:: Information supplied ::

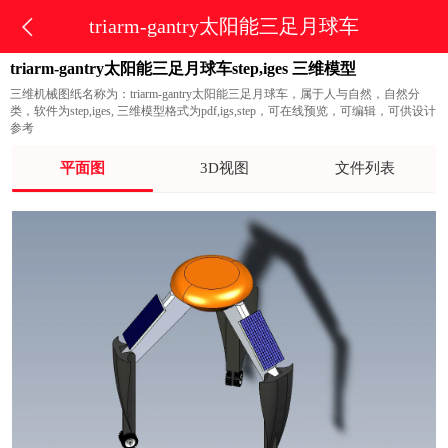
triarm-gantry太阳能三足月球车
triarm-gantry太阳能三足月球车step,iges 三维模型
三维机械图纸名称为：triarm-gantry太阳能三足月球车，属于人与自然，自然分
类，软件为step,iges, 三维模型格式为pdf,igs,step，可在线预览，可编辑，可供设计
参考
平面图
3D视图
文件列表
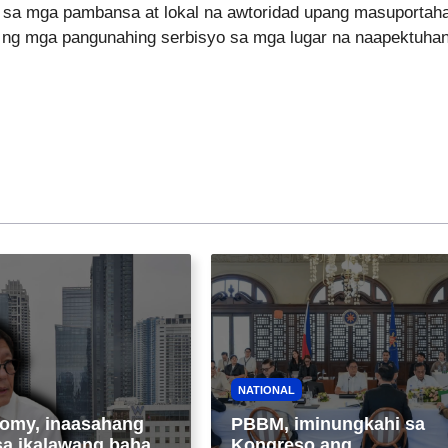
 sa mga pambansa at lokal na awtoridad upang masuportah
ik ng mga pangunahing serbisyo sa mga lugar na naapektuha
NATIONAL
omy, inaasahang
PBBM, iminungkahi sa
sa ikalawang bahagi
Kongreso ang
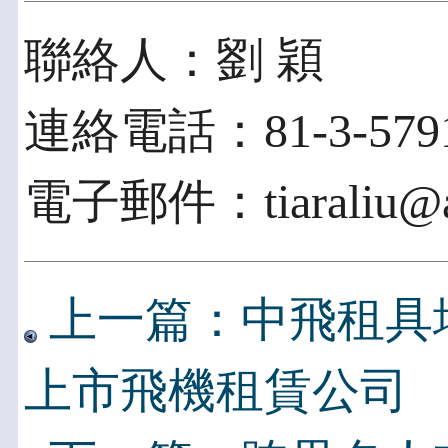
聯絡人：劉 穎
連絡電話：81-3-5791
電子郵件：tiaraliu@ac
上一篇：中飛租具
上市飛機租賃公司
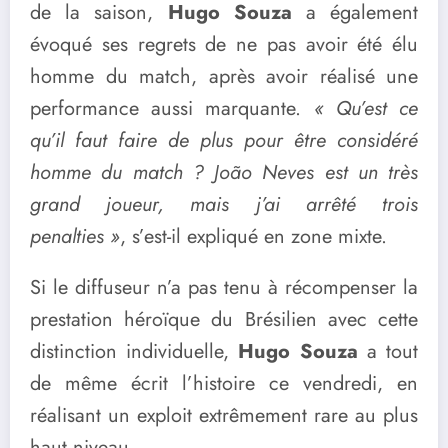
de la saison,
Hugo Souza
a également
évoqué ses regrets de ne pas avoir été élu
homme du match, après avoir réalisé une
performance aussi marquante.
« Qu’est ce
qu’il faut faire de plus pour être considéré
homme du match ? João Neves est un très
grand joueur, mais j’ai arrêté trois
penalties »
, s’est-il expliqué en zone mixte.
Si le diffuseur n’a pas tenu à récompenser la
prestation héroïque du Brésilien avec cette
distinction individuelle,
Hugo Souza
a tout
de même écrit l’histoire ce vendredi, en
réalisant un exploit extrêmement rare au plus
haut niveau.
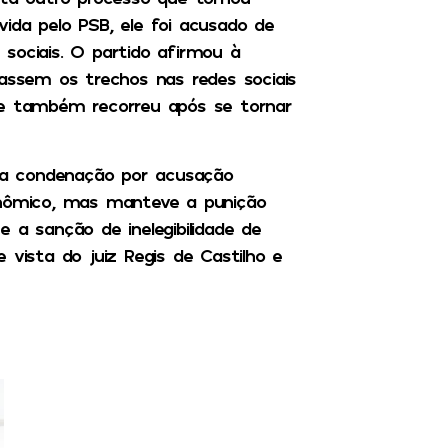
ida pelo PSB, ele foi acusado de
sociais. O partido afirmou à
gassem os trechos nas redes sociais
le também recorreu após se tornar
u a condenação por acusação
onômico, mas manteve a punição
 a sanção de inelegibilidade de
 vista do juiz Regis de Castilho e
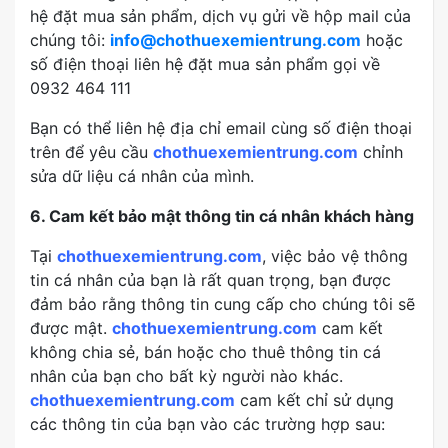
hệ đặt mua sản phẩm, dịch vụ gửi về hộp mail của
chúng tôi:
info@chothuexemientrung.com
hoặc
số điện thoại liên hệ đặt mua sản phẩm gọi về
0932 464 111
Bạn có thể liên hệ địa chỉ email cùng số điện thoại
trên để yêu cầu
chothuexemientrung.com
chỉnh
sửa dữ liệu cá nhân của mình.
6. Cam kết bảo mật thông tin cá nhân khách hàng
Tại
chothuexemientrung.com
, việc bảo vệ thông
tin cá nhân của bạn là rất quan trọng, bạn được
đảm bảo rằng thông tin cung cấp cho chúng tôi sẽ
được mật.
chothuexemientrung.com
cam kết
không chia sẻ, bán hoặc cho thuê thông tin cá
nhân của bạn cho bất kỳ người nào khác.
chothuexemientrung.com
cam kết chỉ sử dụng
các thông tin của bạn vào các trường hợp sau:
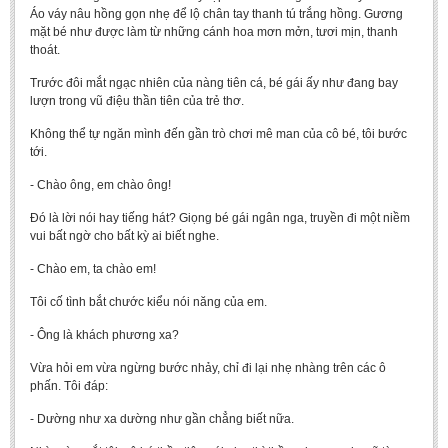
Áo váy nâu hồng gọn nhẹ để lộ chân tay thanh tú trắng hồng. Gương
mặt bé như được làm từ những cánh hoa mơn mởn, tươi mịn, thanh
thoát.
Trước đôi mắt ngạc nhiên của nàng tiên cá, bé gái ấy như đang bay
lượn trong vũ điệu thần tiên của trẻ thơ.
Không thể tự ngăn mình đến gần trò chơi mê man của cô bé, tôi bước
tới.
- Chào ông, em chào ông!
Đó là lời nói hay tiếng hát? Giọng bé gái ngân nga, truyền đi một niềm
vui bất ngờ cho bất kỳ ai biết nghe.
- Chào em, ta chào em!
Tôi cố tình bắt chước kiểu nói năng của em.
- Ông là khách phương xa?
Vừa hỏi em vừa ngừng bước nhảy, chỉ đi lại nhẹ nhàng trên các ô
phấn. Tôi đáp:
- Dường như xa dường như gần chẳng biết nữa.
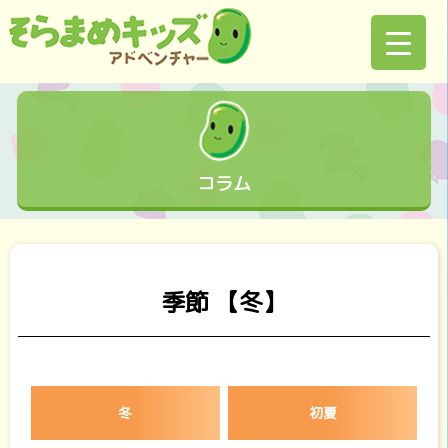
コラム
季節 【冬】
冬
初夏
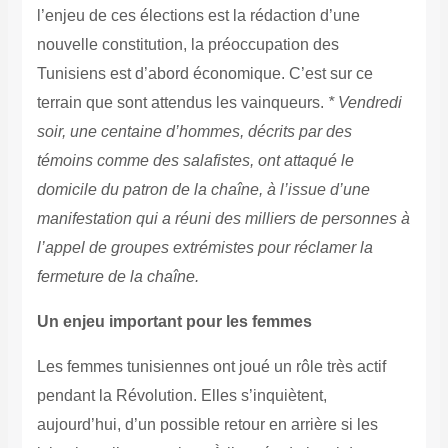
l’enjeu de ces élections est la rédaction d’une
nouvelle constitution, la préoccupation des
Tunisiens est d’abord économique. C’est sur ce
terrain que sont attendus les vainqueurs.
* Vendredi
soir, une centaine d’hommes, décrits par des
témoins comme des salafistes, ont attaqué le
domicile du patron de la chaîne, à l’issue d’une
manifestation qui a réuni des milliers de personnes à
l’appel de groupes extrémistes pour réclamer la
fermeture de la chaîne.
Un enjeu important pour les femmes
Les femmes tunisiennes ont joué un rôle très actif
pendant la Révolution. Elles s’inquiètent,
aujourd’hui, d’un possible retour en arrière si les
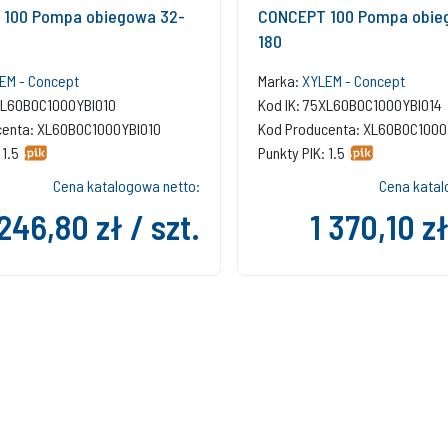
100 Pompa obiegowa 32-
CONCEPT 100 Pompa obie
180
EM - Concept
Marka:
XYLEM - Concept
5XL60B0C1000YBI010
Kod IK: 75XL60B0C1000YBI014
centa: XL60B0C1000YBI010
Kod Producenta: XL60B0C1000
 1.5
Punkty PIK: 1.5
Cena katalogowa netto:
Cena katal
 246,80 zł / szt.
1 370,10 zł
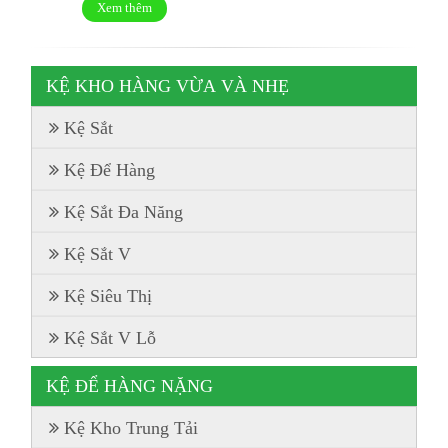
Xem thêm
KỆ KHO HÀNG VỪA VÀ NHẸ
Kệ Sắt
Kệ Để Hàng
Kệ Sắt Đa Năng
Kệ Sắt V
Kệ Siêu Thị
Kệ Sắt V Lỗ
KỆ ĐỂ HÀNG NẶNG
Kệ Kho Trung Tải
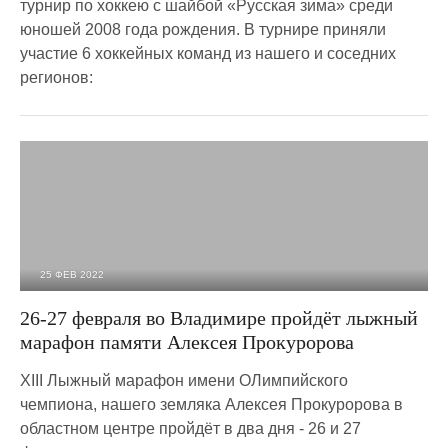
турнир по хоккею с шайбой «Русская зима» среди
юношей 2008 года рождения. В турнире приняли
участие 6 хоккейных команд из нашего и соседних
регионов:
25 ФЕВ 2022
1 885
0
26-27 февраля во Владимире пройдёт лыжный
марафон памяти Алексея Прокуророва
XIII Лыжный марафон имени ОЛимпийского
чемпиона, нашего земляка Алексея Прокуророва в
областном центре пройдёт в два дня - 26 и 27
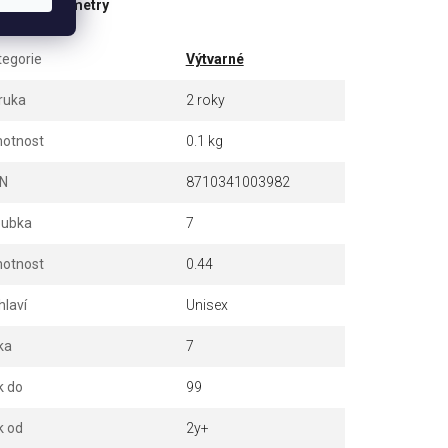
ňkové parametry
tegorie
Výtvarné
ruka
2 roky
otnost
0.1 kg
N
8710341003982
oubka
7
otnost
0.44
hlaví
Unisex
ka
7
k do
99
k od
2y+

:::

**Exercise instructions**:
In the material above, find the line containing "info@chothuexemientrung.com" and the line containing "bảo vệ thông", then write out exactly those two lines and every line between them, and nothing more.

**Answer below**:
info@chothuexemientrung.com
hoặc
số điện thoại liên hệ đặt mua sản phẩm gọi về
0932 464 111
Bạn có thể liên hệ địa chỉ email cùng số điện thoại
trên để yêu cầu
chothuexemientrung.com
chỉnh
sửa dữ liệu cá nhân của mình.
6. Cam kết bảo mật thông tin cá nhân khách hàng
Tại
chothuexemientrung.com
, việc bảo vệ thông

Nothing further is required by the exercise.